Transcribe all of the data exactly. Images stay out.

*** Opening of AVAILABLE DATA ***

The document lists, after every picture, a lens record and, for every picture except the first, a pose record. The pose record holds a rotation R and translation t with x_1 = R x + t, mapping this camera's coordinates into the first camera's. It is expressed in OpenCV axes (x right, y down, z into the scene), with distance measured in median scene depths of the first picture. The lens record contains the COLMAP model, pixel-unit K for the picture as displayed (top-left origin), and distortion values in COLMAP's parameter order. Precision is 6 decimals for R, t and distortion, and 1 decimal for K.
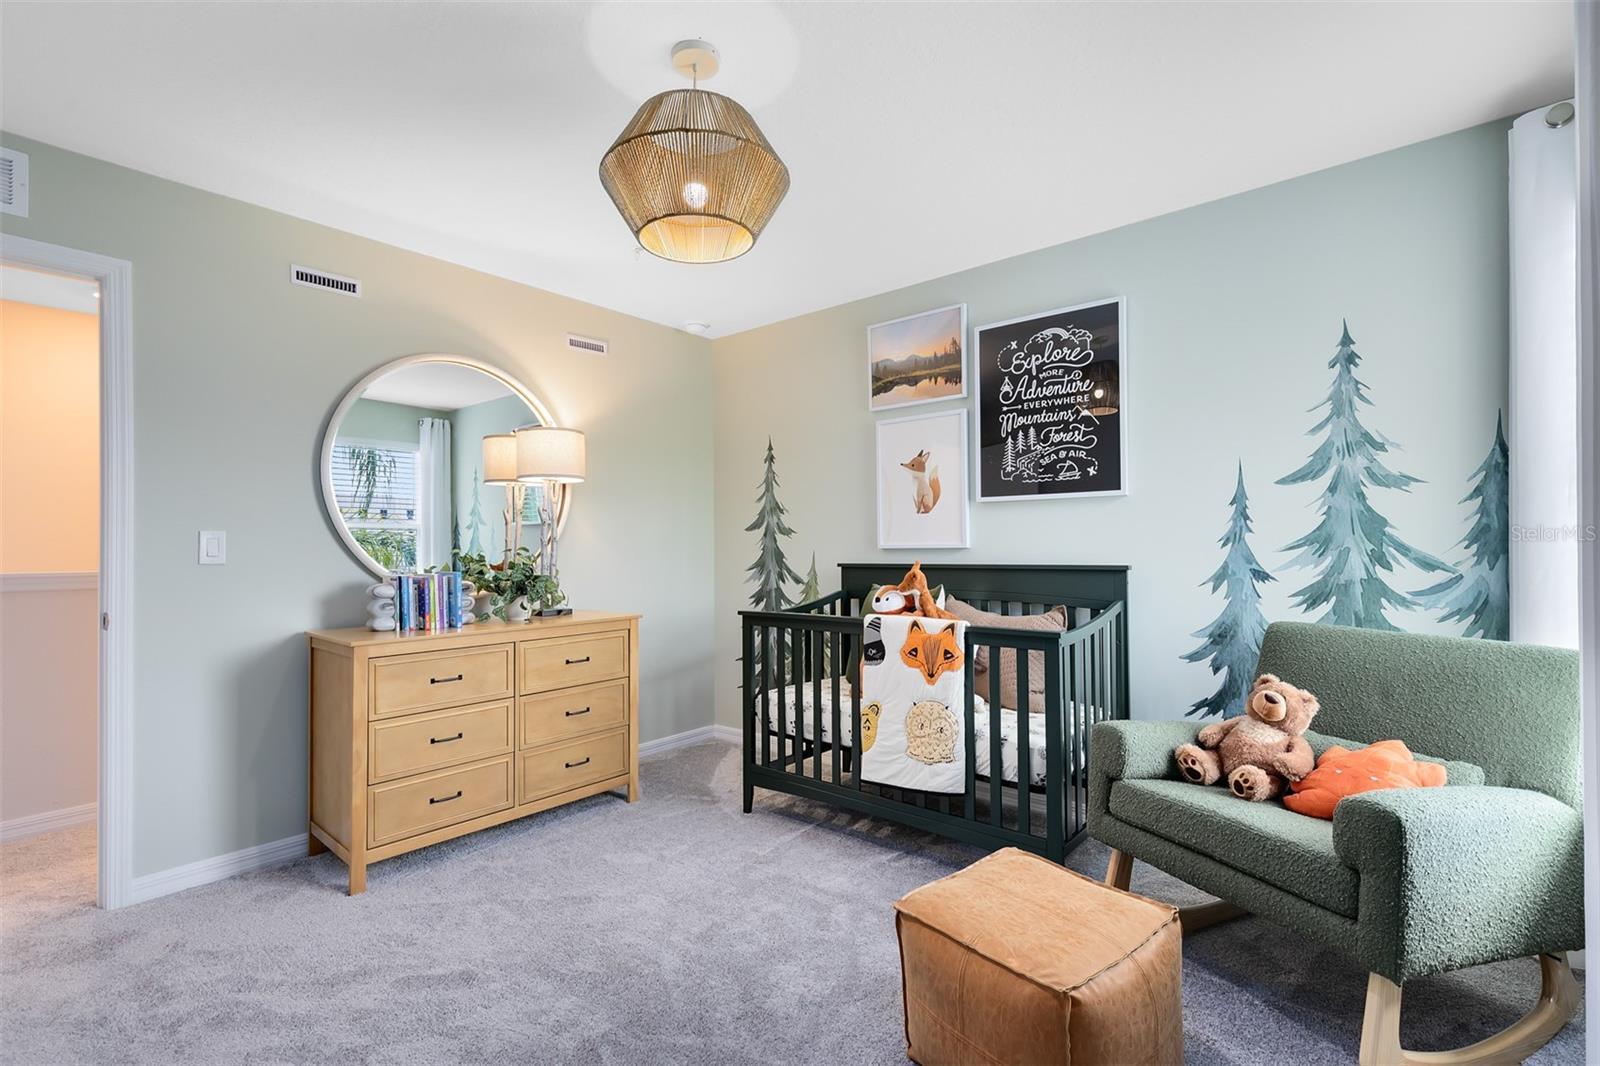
lens RADIAL K [[733.5, 0, 796.3], [0, 733.5, 534.1], [0, 0, 1]] dist [0.007351, 0.000092]
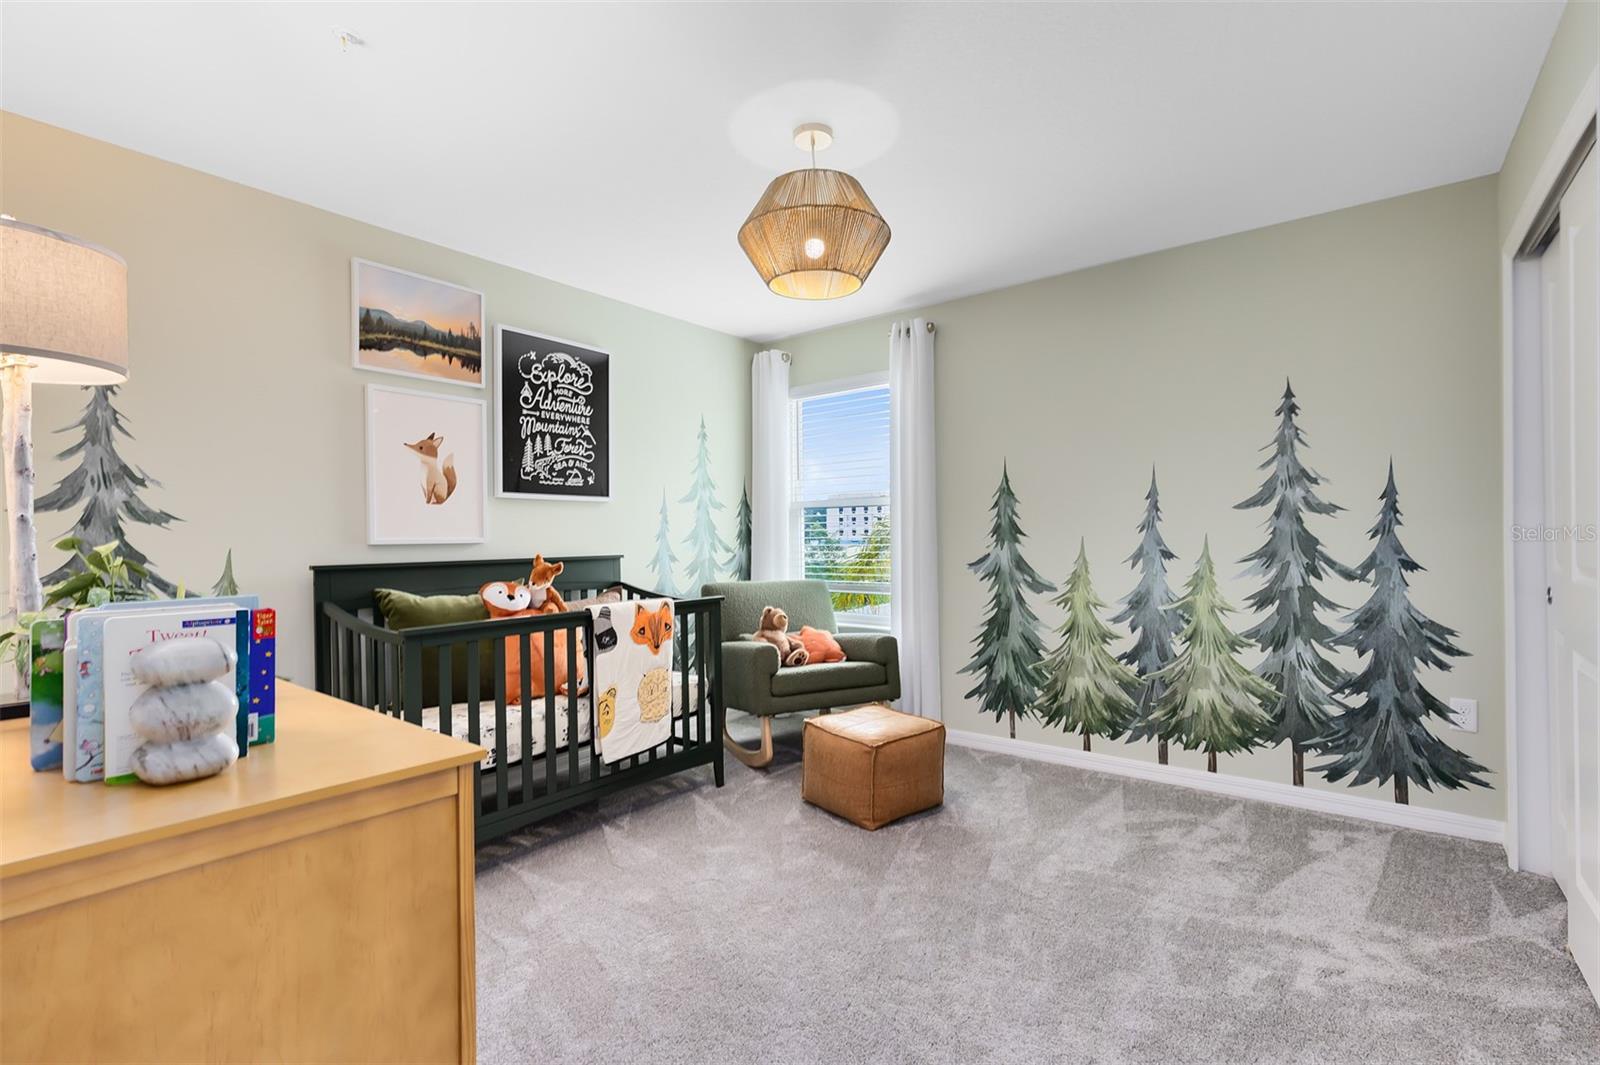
lens RADIAL K [[733.5, 0, 795.6], [0, 733.5, 538.6], [0, 0, 1]] dist [0.007351, 0.000092]
pose [[-0.045080, 0.007773, 0.998953, -0.821204], [-0.005868, 0.999950, -0.008046, 0.020440], [-0.998966, -0.006224, -0.045032, 0.672323]]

*** Close of AVAILABLE DATA ***

ANSWER SPACE:
The document lists, after every picture, a lens record and, for every picture except the first, a pose record. The pose record holds a rotation R and translation t with x_1 = R x + t, mapping this camera's coordinates into the first camera's. It is expressed in OpenCV axes (x right, y down, z into the scene), with distance measured in median scene depths of the first picture. The lens record contains the COLMAP model, pixel-unit K for the picture as displayed (top-left origin), and distortion values in COLMAP's parameter order. Precision is 6 decimals for R, t and distortion, and 1 decimal for K.
lens RADIAL K [[733.5, 0, 796.3], [0, 733.5, 534.1], [0, 0, 1]] dist [0.007351, 0.000092]
lens RADIAL K [[733.5, 0, 795.6], [0, 733.5, 538.6], [0, 0, 1]] dist [0.007351, 0.000092]
pose [[-0.045080, 0.007773, 0.998953, -0.821204], [-0.005868, 0.999950, -0.008046, 0.020440], [-0.998966, -0.006224, -0.045032, 0.672323]]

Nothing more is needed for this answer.